AİHM müdahalesinin hükümetin düzensiz göçmenleri sınırdışı etme planını 'kaosa sürükleyerek' Başbakan Boris Johnson'a (BoJo) 'önemli darbe indirdiğini' yazan İngiliz basını, 'AİHM nedir, Britanya yargısını ne hakla sekteye uğratabilir' gibi bilgilendirici haberlere de yer verdi.
İktidardaki Muhafazakar Parti'nin radikal vekilleri, Brexit şampiyonu başbakana, AİHM'nin müdahale yetkisinin temelini oluşturan Avrupa İnsan Hakları Sözleşmesi'nden (AİHS) çekilme çağrısı yaptı.
BoJo, sorular üzerine, AİHS'den çekilme ihtimalini dışlamayı reddetti.
BoJo: Oyunun kurallarını değiştiririz
Ruanda'ya göçmen yollamaya yönelik hukuki meydan okumalardan kurtulmak için sözleşmeden çıkmaya yeşil ışık yakan Başbakan "Hukuk dünyası, hükümetin mantıklı olduğunu düşündüğü bir yasayı uygulamasını durdurmaya çalışmanın yollarını bulmakta çok mahir" diyerek ekledi:
"Yol almamıza yardımcı olması için bazı kuralları değiştirmek gerekli olacak mı? Olması gayet mümkün.

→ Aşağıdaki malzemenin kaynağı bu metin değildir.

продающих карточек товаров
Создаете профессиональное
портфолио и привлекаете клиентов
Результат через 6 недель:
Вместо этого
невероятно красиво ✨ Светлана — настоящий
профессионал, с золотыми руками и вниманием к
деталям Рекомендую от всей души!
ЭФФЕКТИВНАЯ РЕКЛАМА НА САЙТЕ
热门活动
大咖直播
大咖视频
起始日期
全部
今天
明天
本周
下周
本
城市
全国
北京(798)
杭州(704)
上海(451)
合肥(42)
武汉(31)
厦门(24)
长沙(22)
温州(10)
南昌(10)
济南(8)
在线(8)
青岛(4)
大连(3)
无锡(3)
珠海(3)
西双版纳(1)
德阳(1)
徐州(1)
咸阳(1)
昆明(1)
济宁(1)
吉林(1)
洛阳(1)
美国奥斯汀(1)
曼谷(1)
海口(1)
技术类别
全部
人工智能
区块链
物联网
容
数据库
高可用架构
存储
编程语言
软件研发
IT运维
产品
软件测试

Bütün bu seçenekler sürekli gözden geçiriliyor."
Israrlı soruların devam etmesi üzerine Başbakanlık Sözcüsü, hükümetin AİHS'den çekilmeyi değerlendirdiğini teyit ederek "Gerekli olabilecek her türlü yasal reform dahil tüm seçenekleri masada tutuyoruz" dedi.
Patel: Sonraki uçuş için hazırlıklar şimdiden başladı
İçişleri Bakanı Priti Patel, AİHM'in Britanya yerel mahkemeleri ve Yargıtay hükümleriyle ters düşmesinin, kendileri için 'hayal kırıklığı ve şaşırtıcı olduğunu' belirtti.

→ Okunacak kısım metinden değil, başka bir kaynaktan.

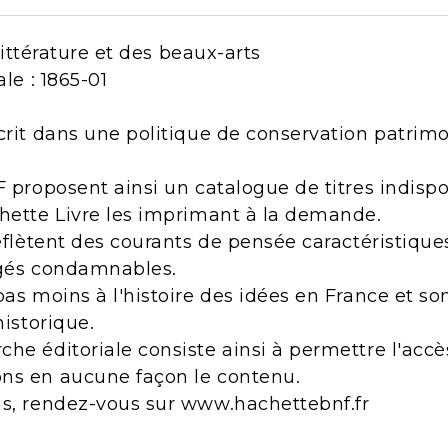
 littérature et des beaux-arts
ale : 1865-01
crit dans une politique de conservation patrimo
F proposent ainsi un catalogue de titres indisp
chette Livre les imprimant à la demande.
reflètent des courants de pensée caractéristiqu
ugés condamnables.
pas moins à l'histoire des idées en France et s
historique.
he éditoriale consiste ainsi à permettre l'acc
ns en aucune façon le contenu.
ns, rendez-vous sur www.hachettebnf.fr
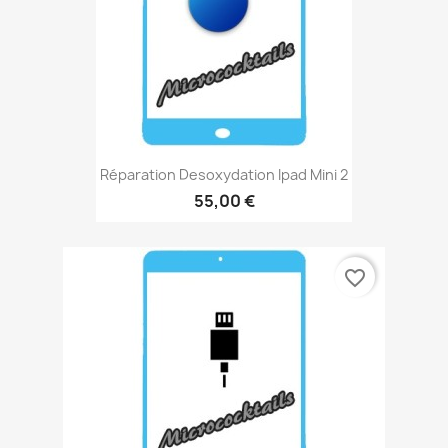
Réparation Desoxydation Ipad Mini 2
55,00 €
favorite_border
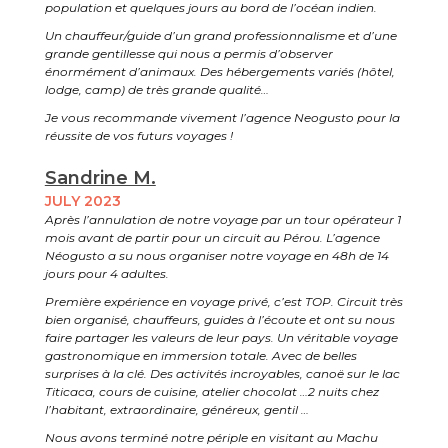
population et quelques jours au bord de l’océan indien.
Un chauffeur/guide d’un grand professionnalisme et d’une
grande gentillesse qui nous a permis d’observer
énormément d’animaux. Des hébergements variés (hôtel,
lodge, camp) de très grande qualité…
Je vous recommande vivement l’agence Neogusto pour la
réussite de vos futurs voyages !
Sandrine M.
JULY 2023
Après l’annulation de notre voyage par un tour opérateur 1
mois avant de partir pour un circuit au Pérou. L’agence
Néogusto a su nous organiser notre voyage en 48h de 14
jours pour 4 adultes.
Première expérience en voyage privé, c’est TOP. Circuit très
bien organisé, chauffeurs, guides à l’écoute et ont su nous
faire partager les valeurs de leur pays. Un véritable voyage
gastronomique en immersion totale. Avec de belles
surprises à la clé. Des activités incroyables, canoë sur le lac
Titicaca, cours de cuisine, atelier chocolat …2 nuits chez
l’habitant, extraordinaire, généreux, gentil …
Nous avons terminé notre périple en visitant au Machu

Avam Kamarası'nda konuşan Patel, AİHM kararının Ruanda'ya sınırdışılar için mutlak engel oluşturmadığını savunarak "Bir sonraki uçuş için hazırlıklar şimdiden başladı" dedi.

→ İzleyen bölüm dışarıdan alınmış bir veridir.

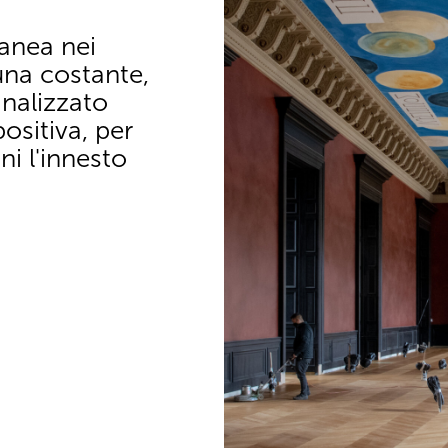
anea nei
una costante,
nalizzato
sitiva, per
ni l'innesto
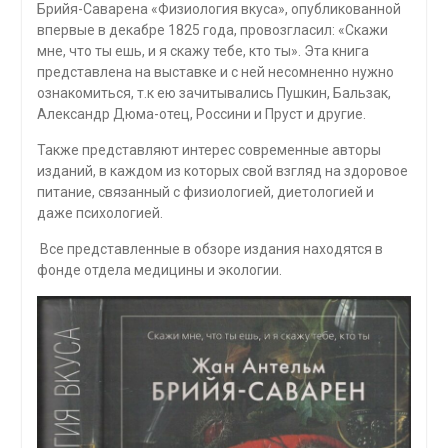
Брийя-Саварена «Физиология вкуса», опубликованной
впервые в декабре 1825 года, провозгласил: «Скажи
мне, что ты ешь, и я скажу тебе, кто ты». Эта книга
представлена на выставке и с ней несомненно нужно
ознакомиться, т.к ею зачитывались Пушкин, Бальзак,
Александр Дюма-отец, Россини и Пруст и другие.
Также представляют интерес современные авторы
изданий, в каждом из которых свой взгляд на здоровое
питание, связанный с физиологией, диетологией и
даже психологией.
Все представленные в обзоре издания находятся в
фонде отдела медицины и экологии.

Sözleşmede Churchill'in de katkısı var
Avrupa İnsan Hakları Sözleşmesi, 1948'de 2. Dünya Savaşı'nınn efsane Britanya Başbakanı Winston Churchill'in de aralarında bulunduğu bir politikacılar paneli tarafından 'düşünce, toplanma ve ifade özgürlüğünü' garanti altına almak için hazırlanmıştı. 1998'de dönemin Başbakanı Tony Blair'in çıkardığı İnsan Hakları Yasası ile Britanya'da da uygulamaya girmişti.